Quality: It’s hard to know whether AT&T deserves the battering it has received for poor network quality. Each carrier’s coverage differs from area to area. AT&T increased its investment in wireless infrastructure by over $2 billion in 2010, and says it’s improving. As of last August, however, the percentage of dropped calls on AT&T’s network had risen to 5.8 percent, compared with 2 percent for Verizon, according to a survey by Changewave Research. Infonetics Research co-founder Michael Howard says AT&T is more conservative with its network investments and took longer to upgrade from copper wires to fiber-optic cables and other cutting-edge gear. “Verizon planned its network with greater foresight than anyone else,” says Recon Analytics analyst Roger Entner. “They have a very well-built network, and they don’t cut corners.”
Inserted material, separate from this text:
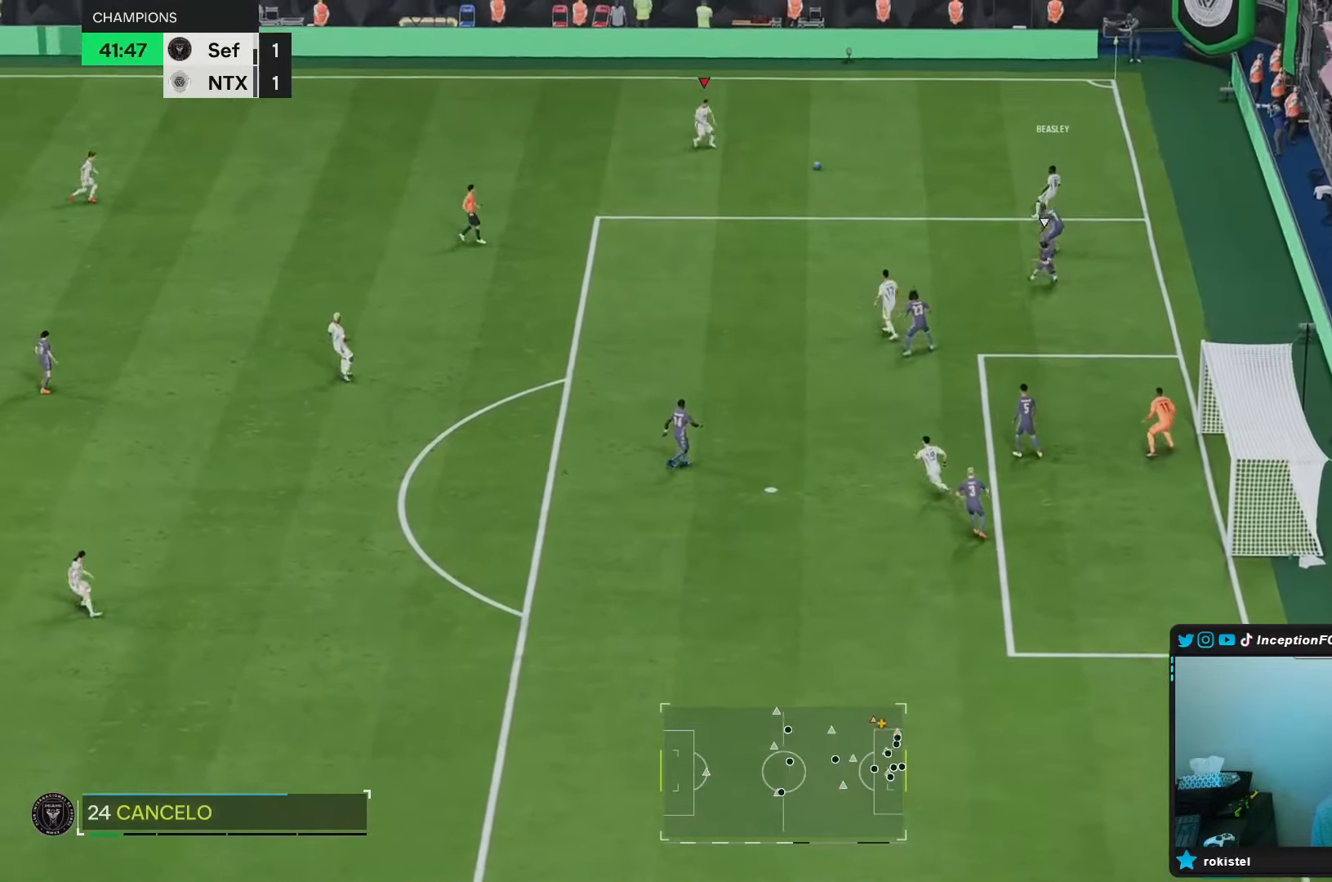
{"buttons": [], "left_stick": "center", "right_stick": "center", "events": [[100, "R1", "down"], [150, "A", "up"], [183, "R1", "up"], [233, "R1", "down"], [417, "R1", "up"], [483, "left_stick", "center"]]}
Features: The carriers’ iPhones are nearly identical, but where they differ, AT&T has the advantage. Verizon’s network is based on a technology called CDMA, which runs voice and Internet over different tracks. That means Verizon’s iPhone owners won’t be able to surf the Web or use apps while on a call. AT&T users can, and the company says that more of its customers use the simultaneous talk-and-surf capability every day than watch videos or use GPS navigation.

Verizon users can, however, pay extra to transform their iPhone into a Wi-Fi hotspot, and share its cellular signal with up to five other gadgets. AT&T’s iPhones currently link up with only one other gadget, and connect with them via a more limited Blue tooth signal.

Speed: A big part of AT&T’s promotional pushback against Verizon is that its network is faster. Thanks to recent upgrades, AT&T boasts speeds of 6 megabits per second—fast enough to download a song in four or five seconds, and roughly three times what most Verizon subscribers see. Yet that speedy connection is available only in regions where AT&T has finished upgrading the wires that connect cell towers to the Internet, a process that won’t be finished until at least 2013.

Future Proofing: The Verizon iPhone will likely have a short stint in the spotlight. Every year since 2008, Apple has announced a new, upgraded iPhone in early summer. Buying a Verizon iPhone in February likely means missing out on a sleeker version in a few months’ time—although that’s always a worry when buying gadgets.

Both AT&T and Verizon are building next-generation 4G networks with turbo charged speeds. Neither existing iPhone works on them, but analysts expect Apple to introduce a 4G iPhone within a year or so. Verizon is much further along—its 4G service is already available in 38 cities—so its service is a better bet for those hoping to upgrade to 4G speeds as early as possible.

Of course, the iPhone matters not just to Verizon’s customers but also to its investors. No one doubts that winning Apple’s “Jesus phone” will increase Verizon’s subscriber base. UBS Securities (UBS) expects the company to win 3.5 million new customers in 2011, while AT&T, Sprint (S), and T-Mobile will lose around 1 million between them.

Managing that growth won’t be simple. Verizon is expected to pay $5 billion or so to subsidize new iPhone owners this year, which could drag down profit margins. Walter Piecyk, an analyst at brokerage firm BTIG, expects the opposite. He says the iPhone bonanza will allow Verizon to spread fixed costs like stores and TV ads across more units, boosting margins from 46.4 percent last year to 48.1 percent in 2012. If Verizon’s network can handle the new subscribers, he says, it will further damage AT&T’s brand. “They’ve had the iPhone for four years, and they’re still trying to catch up with demand.”

The bottom line: AT&T must now compete with Verizon for iPhone customers. The latter offers a more reliable but slower network.

Burrows is a senior writer for Bloomberg Businessweek, based in San Francisco.